New images of the proposed 4/C Seattle skyscraper were released, and as proposed, the tower planned for 701 Fourth Ave., would still be the tallest on the West Coast, however the building once designed to have 102 stories has shrunk. Although the exact height of the proposed skyscraper has not been set, the Puget Sound Business Journal reported that information submitted to the city earlier this week states the new building will be “approximately 90 to 100 stories.” Dated designs for the building show the tower as 1,029-feet-tall, which is 96 feet taller than Columbia Center and 11 feet taller than Los Angeles’ U.S. Bank Center, which is currently the West Coast’s tallest building. Federal Aviation Administration (FAA) rules may have prompted reduction in height. After plans for the skyscraper were proposed last year, the FAA sent Crescent Heights Inspirational Living, the developers of the 4/C project, “a notice of presumed hazard” to say that the then 1,117-foot-tall tower could interfere with flights at Boeing Field. The latest drawings that have been submitted to the city show the tower as 94 stories. The city of Seattle still has to approve the project that will serve as a space for office tenants, tower residents and the public to mix and no construction date has been announced, although last year Crescent Heights officials told the city that they would like to start building the 4/C tower in 2017.

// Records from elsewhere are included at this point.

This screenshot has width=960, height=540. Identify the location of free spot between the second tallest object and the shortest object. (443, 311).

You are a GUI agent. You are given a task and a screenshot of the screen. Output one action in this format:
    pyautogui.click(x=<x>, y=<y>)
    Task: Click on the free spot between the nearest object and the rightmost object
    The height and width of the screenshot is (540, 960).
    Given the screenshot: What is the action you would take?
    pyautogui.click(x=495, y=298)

A new chancellor must be selected to replace Jill Wakefield, current chancellor of Seattle’s community college system since 2009, who in August announced that she would retire this June. When Wakefield retires, she will have been the longest-serving chancellor in the district’s history. Mark Mitsui, former president of North Seattle College, has been named one of three finalists. Mitsui was president of North Seattle College until August 2013, when he became deputy assistant secretary for community colleges in the U.S. Department of Education. During his tenure at North Seattle College, as reported by The Seattle Times, the school was named one of 12 selected to participate in a national program on successful institutions and the college began offering a baccalaureate of applied science degree, established an evening-degree program and increased international student enrollment. 

The other finalists that are being considered for the position are Shouan Pan, president of Mesa Community College in Arizona since 2008 and Gale Gibson Gayle, president of Essex County College in Newark, New Jersey, since 2013. According to The Seattle Times, the three candidates will participate in open forums on the Seattle college campuses over the next coming weeks, and the five-member board of trustees may also make visits to the candidates’ campuses. The trustees will then make a decision and select the new chancellor in April.